● RECORDS FOR THIS TASK:
———
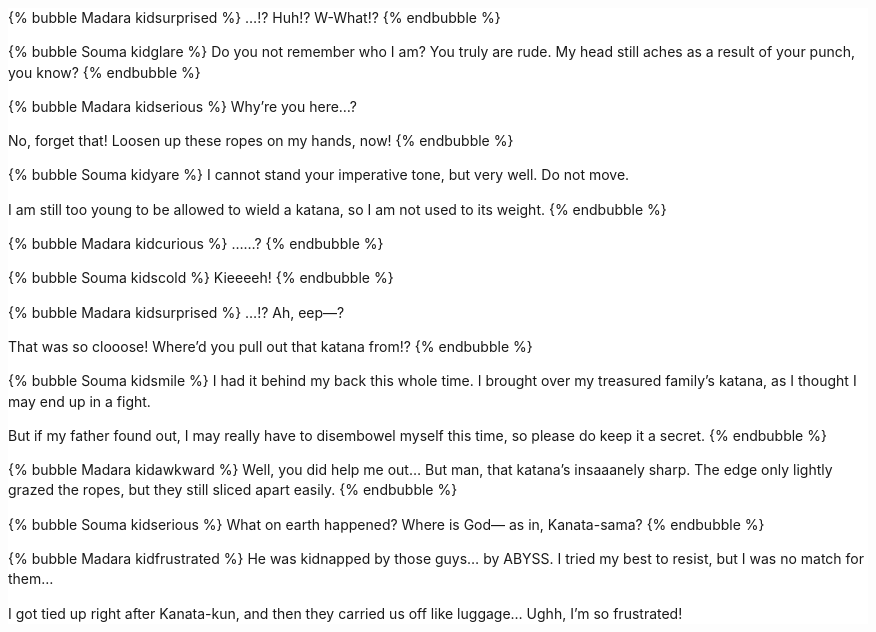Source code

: {% bubble Madara kidsurprised %}
…!? Huh!? W-What!?
{% endbubble %}

{% bubble Souma kidglare %}
Do you not remember who I am? You truly are rude. My head still aches as a result of your punch, you know?
{% endbubble %}

{% bubble Madara kidserious %}
Why’re you here…?

No, forget that! Loosen up these ropes on my hands, now!
{% endbubble %}

{% bubble Souma kidyare %}
I cannot stand your imperative tone, but very well. Do not move.

I am still too young to be allowed to wield a katana, so I am not used to its weight.
{% endbubble %}

{% bubble Madara kidcurious %}
……?
{% endbubble %}

{% bubble Souma kidscold %}
Kieeeeh!
{% endbubble %}

{% bubble Madara kidsurprised %}
…!? Ah, eep—?

That was so clooose! Where’d you pull out that katana from!?
{% endbubble %}

{% bubble Souma kidsmile %}
I had it behind my back this whole time. I brought over my treasured family’s katana, as I thought I may end up in a fight.

But if my father found out, I may really have to disembowel myself this time, so please do keep it a secret.
{% endbubble %}

{% bubble Madara kidawkward %}
Well, you did help me out… But man, that katana’s insaaanely sharp. The edge only lightly grazed the ropes, but they still sliced apart easily.
{% endbubble %}

{% bubble Souma kidserious %}
What on earth happened? Where is God— as in, Kanata-sama?
{% endbubble %}

{% bubble Madara kidfrustrated %}
He was kidnapped by those guys… by ABYSS. I tried my best to resist, but I was no match for them…

I got tied up right after Kanata-kun, and then they carried us off like luggage… Ughh, I’m so frustrated!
———
● PROBLEM DESCRIPTION:
Can you write out the material from the line with "But if my father" through its end, changing "luggage" to "cargo" and leaving everything else untouched?

● TASK RESPONSE:
But if my father found out, I may really have to disembowel myself this time, so please do keep it a secret.
{% endbubble %}

{% bubble Madara kidawkward %}
Well, you did help me out… But man, that katana’s insaaanely sharp. The edge only lightly grazed the ropes, but they still sliced apart easily.
{% endbubble %}

{% bubble Souma kidserious %}
What on earth happened? Where is God— as in, Kanata-sama?
{% endbubble %}

{% bubble Madara kidfrustrated %}
He was kidnapped by those guys… by ABYSS. I tried my best to resist, but I was no match for them…

I got tied up right after Kanata-kun, and then they carried us off like cargo… Ughh, I’m so frustrated!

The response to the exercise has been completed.